Infelizmente, parece que todos emburrecemos. A suposta falta de repressão nos fez criar músicas com fodas e bundas, fora toda a desvalorização crescente da classe artística por falta de apreciadores. Parece até que foi uma medida estratégica: uma falsa liberdade de expressão que gera ditadura e repressão cultural automáticas.
Somos acomodados a ponto de sorrir ao dar uma entrevista para o programa da Ana Maria, mesmo que seja na situação de estar totalmente molhado, com o guarda-chuva estourado, envolto a odores de 40 diferentes sovacos, debaixo do ponto cheio de goteiras. O assunto da entrevista?
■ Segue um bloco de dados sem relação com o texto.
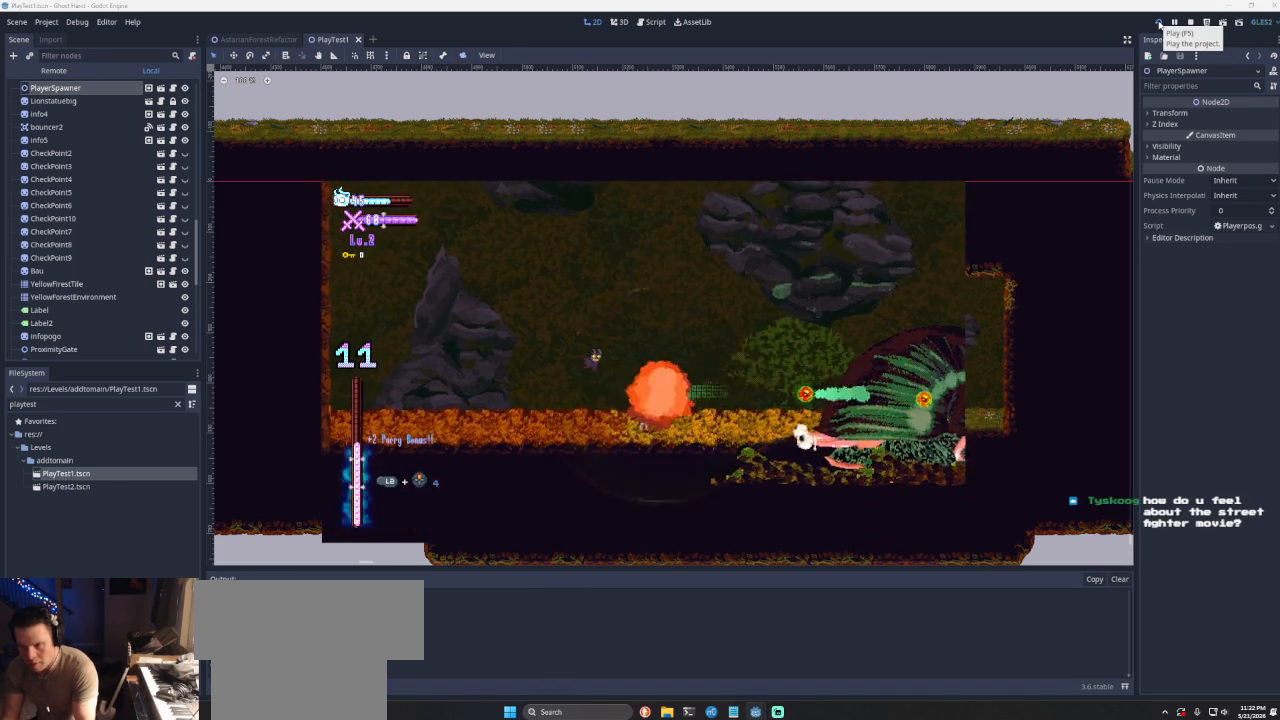
{"buttons": [], "left_stick": "center", "right_stick": "center", "events": [[67, "left_stick", "right"], [200, "left_stick", "center"], [267, "R2", "down"], [433, "R2", "up"]]}
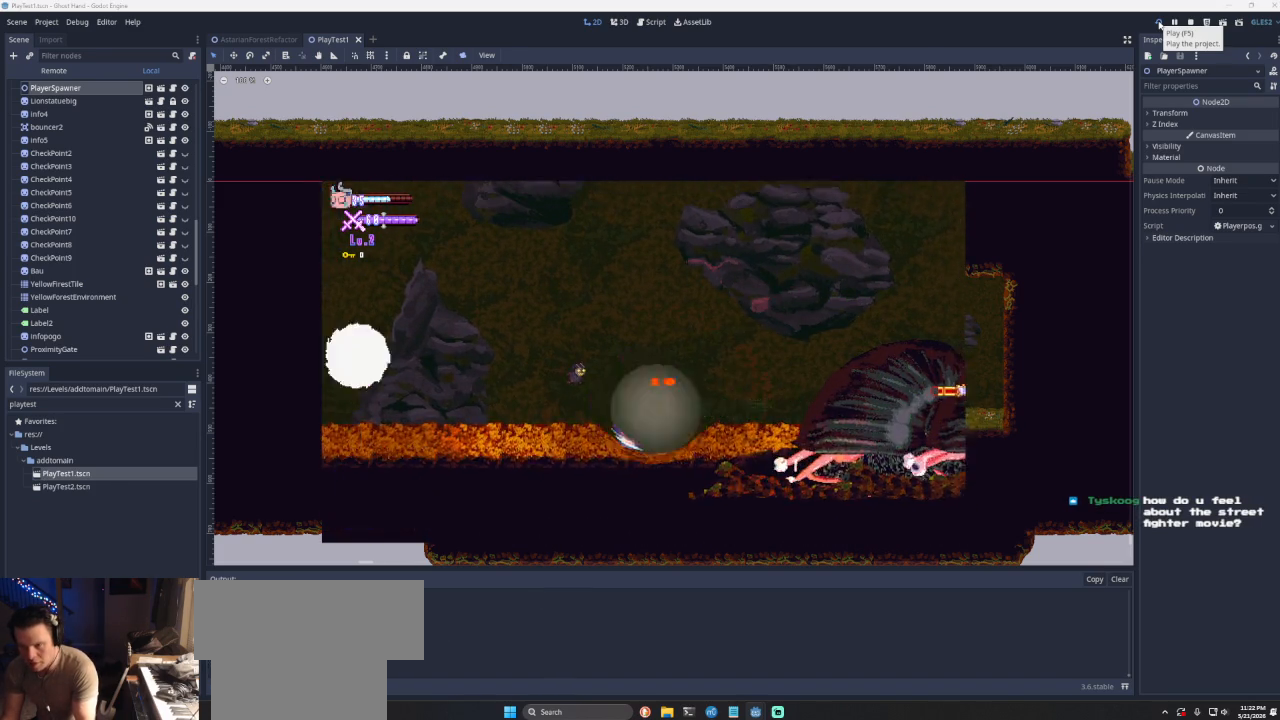
{"buttons": [], "left_stick": "center", "right_stick": "center", "events": []}
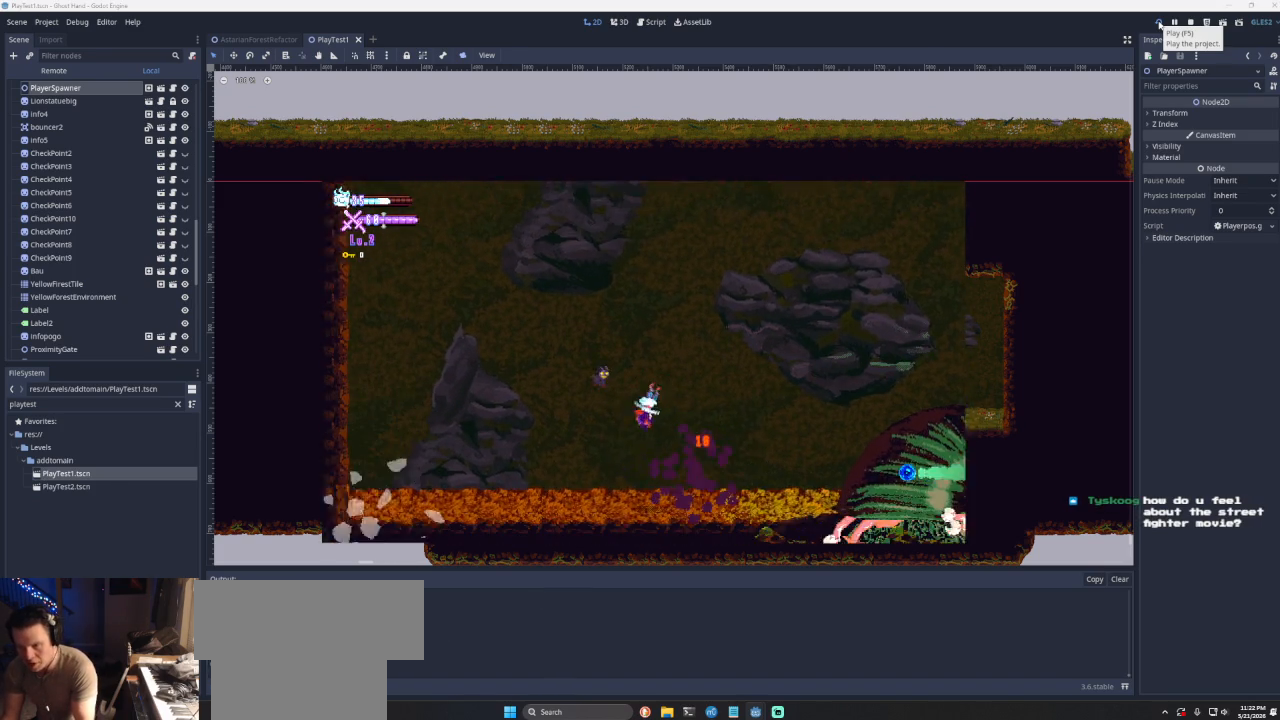
{"buttons": [], "left_stick": "right", "right_stick": "center", "events": [[33, "R2", "down"], [200, "R2", "up"], [333, "left_stick", "right"]]}
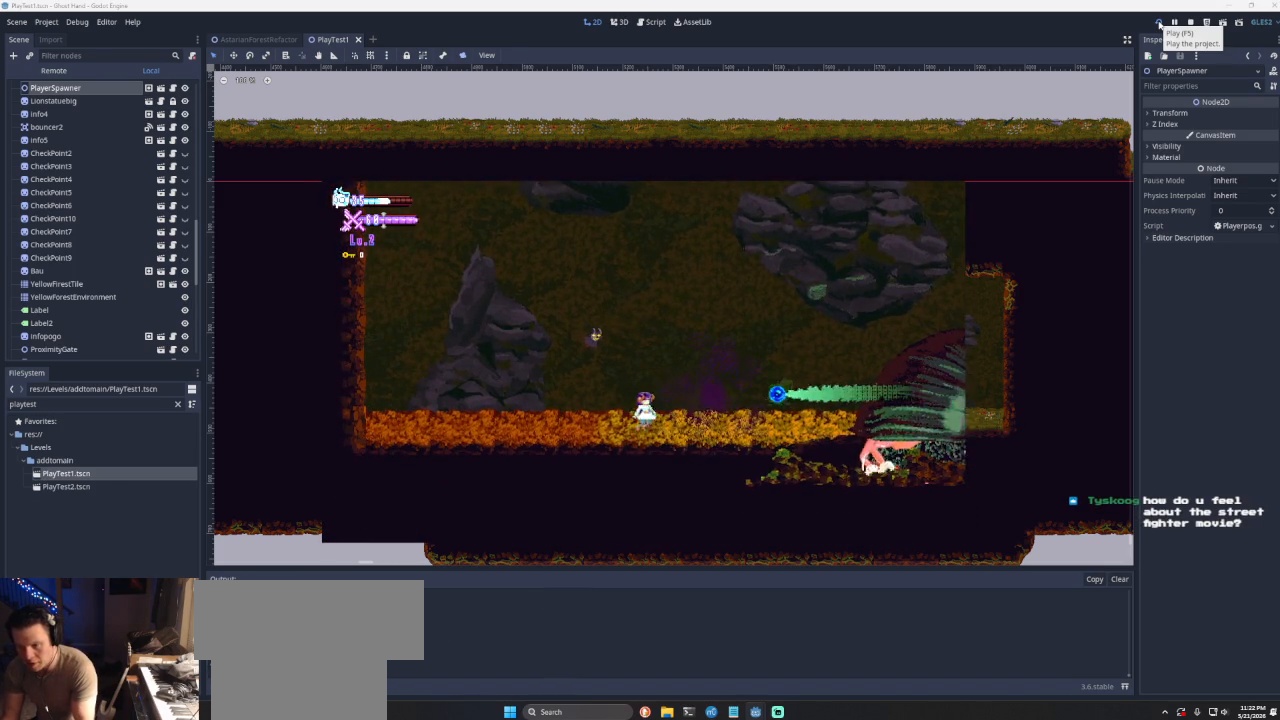
{"buttons": [], "left_stick": "center", "right_stick": "center", "events": [[167, "left_stick", "center"], [300, "R2", "down"], [433, "R2", "up"]]}
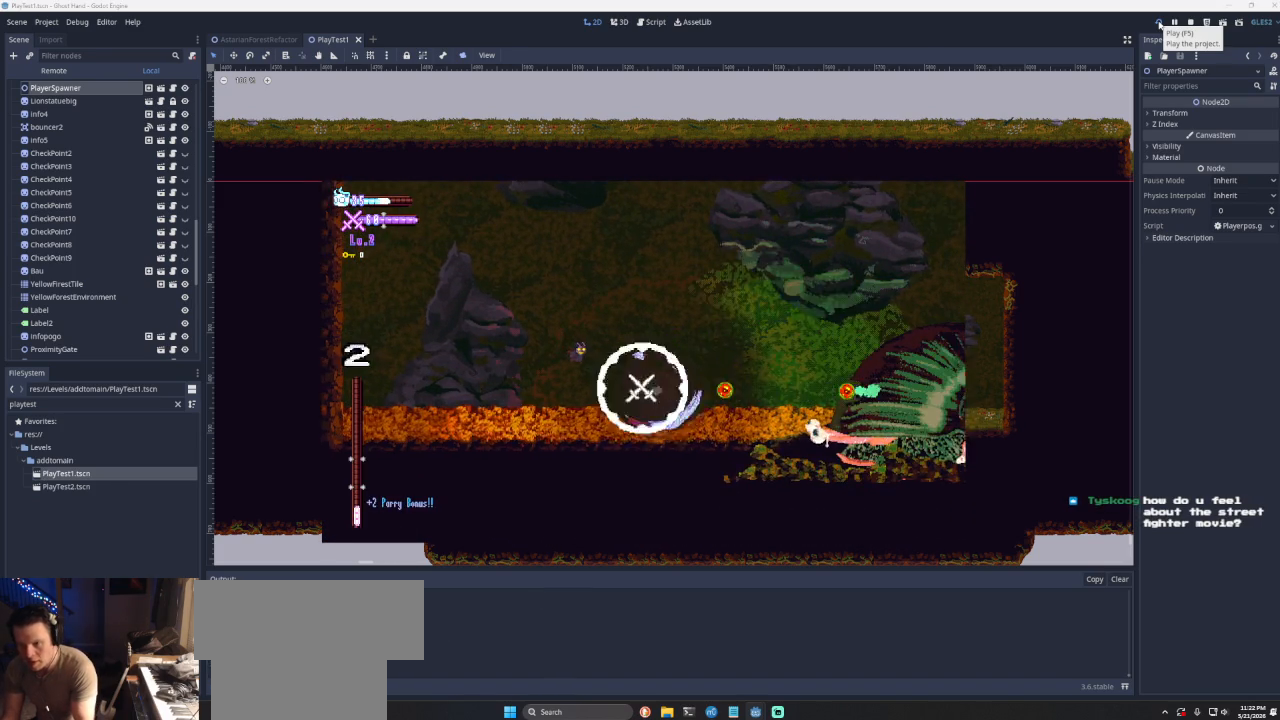
{"buttons": ["R2"], "left_stick": "center", "right_stick": "center", "events": [[167, "left_stick", "right"], [400, "R2", "down"], [400, "left_stick", "center"]]}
A greve dos motoristas de ônibus que estão com salários atrasados, fazendo com que você leve 5 horas a mais tanto para ir como para voltar do seu trabalho.
Em tempos que precisamos de uma lei para não eleger candidatos de passado sujo, adoro recitar como poesia uma famosa letra do Roger.
A gente não sabemos
Escolher presidente
A gente não sabemos
Tomar conta da gente
A gente não sabemos
Nem escovar os dente
Tem gringo pensando
Que nóis é indigente
“Inúteu”!
A gente somos “inúteu”!
Difícil é ter sempre que usar a frase “dos males, o menor” em nossas escolhas.
Ser insolente é questionar, e este blog tem como objetivo gerar este sentimento nos leitores.
Espero que você curta a insolência das variadas opiniões e estilos de cada um dos colaboradores.